* _WORK INSTRUCTIONS_:
[A] In the post about the cookie jar book, what do the kids do to return to their own time?
[B] Reproduce the cookie jar book post word for word, starting at "After many days" and ending at "cookie jar book.".
[C] Write what comes next in the post about the cookie jar book, continuing from its last sentence.

* _EXCERPTED TEXT_:
::::
After many days spent organizing my entire life upon my return to Boulder, last week it was finally time to settle down to some actual work. I have many projects on my summer to-do list: finishing up the editing of the ethics and children's literature collection, revisions on a philosophy paper on aesthetic manipulation, comments on a paper that I will be giving at the Rocky Mountain Ethics Congress in August, a tenure review (children's literature), a promotion review (philosophy), and more. But none of those projects tempted me as much as the revisions on my cookie jar book.
As I prepared to depart from my two years in Indiana, I set myself the task of finishing up the manuscript for a book I'm working on that is set in Indiana, in a town called Westcastle that bears striking similarities to a town called Greencastle. It's a time travel story where the kids travel back to different exciting times in Indiana history by means of an enchanted cookie jar. To travel back in time, they bake a cookie from a recipe of that time period, and insert it into the jar; to return to their own time, they eat the cookie. I loved writing of this book more than I've ever loved writing of anything. This is the first time in ages that I've written a whole book without a contract in advance, but I figured that there was no better use of my time than spending rapturous hours living in the world of this story. I finished the full manuscript two days before I left to drive back to Colorado.
To give myself a sense of urgency - it's hard to do anything, however pleasurable, without some kind of deadline - I decided that I wanted to have the manuscript revised and printed out to distribute to my writing group at our meeting at my house this coming Monday. (Of course, the reason to give it to them is to get their suggestions for further revisions, but I wanted to get the most obvious glitches fixed myself before I asked for their comments).
::::
* _RECORD SET_:
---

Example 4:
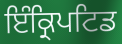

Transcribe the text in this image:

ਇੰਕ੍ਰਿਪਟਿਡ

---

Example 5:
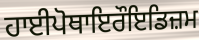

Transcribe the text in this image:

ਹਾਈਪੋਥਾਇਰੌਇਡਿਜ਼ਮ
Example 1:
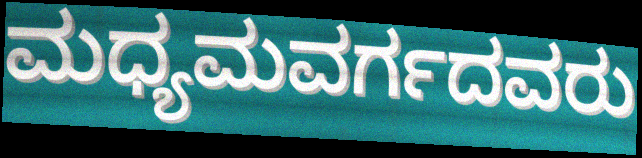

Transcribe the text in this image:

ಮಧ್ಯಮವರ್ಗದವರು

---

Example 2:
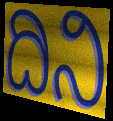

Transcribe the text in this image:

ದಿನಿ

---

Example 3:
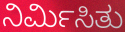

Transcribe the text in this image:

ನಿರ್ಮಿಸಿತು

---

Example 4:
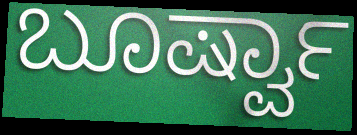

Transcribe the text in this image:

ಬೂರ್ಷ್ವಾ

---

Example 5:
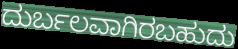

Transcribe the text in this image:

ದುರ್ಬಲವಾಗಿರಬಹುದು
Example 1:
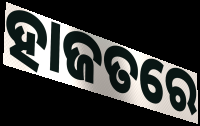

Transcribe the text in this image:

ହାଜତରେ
::::
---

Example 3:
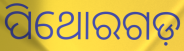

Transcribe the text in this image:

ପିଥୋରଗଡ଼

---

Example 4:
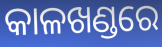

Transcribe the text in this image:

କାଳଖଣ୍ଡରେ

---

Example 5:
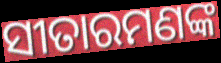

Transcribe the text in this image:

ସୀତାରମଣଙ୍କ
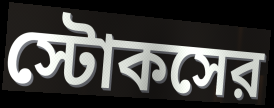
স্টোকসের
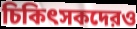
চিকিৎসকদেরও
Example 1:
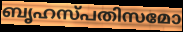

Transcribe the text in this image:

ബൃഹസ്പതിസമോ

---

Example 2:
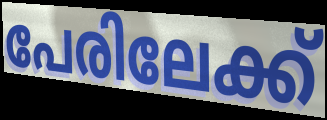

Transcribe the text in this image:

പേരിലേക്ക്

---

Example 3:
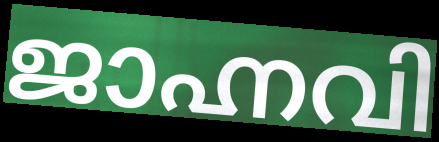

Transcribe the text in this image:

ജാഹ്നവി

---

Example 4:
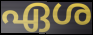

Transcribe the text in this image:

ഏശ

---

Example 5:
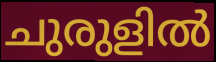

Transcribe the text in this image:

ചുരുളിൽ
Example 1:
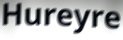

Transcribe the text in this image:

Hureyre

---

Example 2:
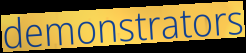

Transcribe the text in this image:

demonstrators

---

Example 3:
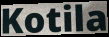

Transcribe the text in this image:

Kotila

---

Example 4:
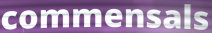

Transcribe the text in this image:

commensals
::::
* _THE RESPONSES_:
[A] They eat the cookie.

[B]
After many days spent organizing my entire life upon my return to Boulder, last week it was finally time to settle down to some actual work. I have many projects on my summer to-do list: finishing up the editing of the ethics and children's literature collection, revisions on a philosophy paper on aesthetic manipulation, comments on a paper that I will be giving at the Rocky Mountain Ethics Congress in August, a tenure review (children's literature), a promotion review (philosophy), and more. But none of those projects tempted me as much as the revisions on my cookie jar book.

[C]
First I read the whole manuscript from start to finish, something I hadn't yet done. While there were massive inconsistencies that emerged as the book changed direction in various ways from what I first envisioned, I have to say that I loved it. I usually love my own books. This isn't as conceited as it sounds, as I think most authors find that their books resonate with their own sensibilities as readers: we write the kind of books we ourselves like to read. As I read, I made all kinds of notes for where to add, what to add, how to add, and sometimes, where, what, and how to subtract.
Then I became a revising fiend. I can only write new material for an hour a day; hence, the title of this blog. But I can revise until I'm so tired I can hardly make my fingers keep typing. I can revise from morning to night. Just a few more pages, just a few more pages . . . It's obsessive, addictive, euphoric.
I finished up on Thursday and printed it yesterday And now that lovely stack of big fat manuscripts (it's my longest book to date, at over 50,000 words) is sitting in my little home office awaiting distribution to its first readers. I hope they like it. No, I hope they love it. And then I hope my agent loves it, and some editor loves it, and readers love it.
But for now, it's enough that I love it. I love you, cookie jar book, yes, I do!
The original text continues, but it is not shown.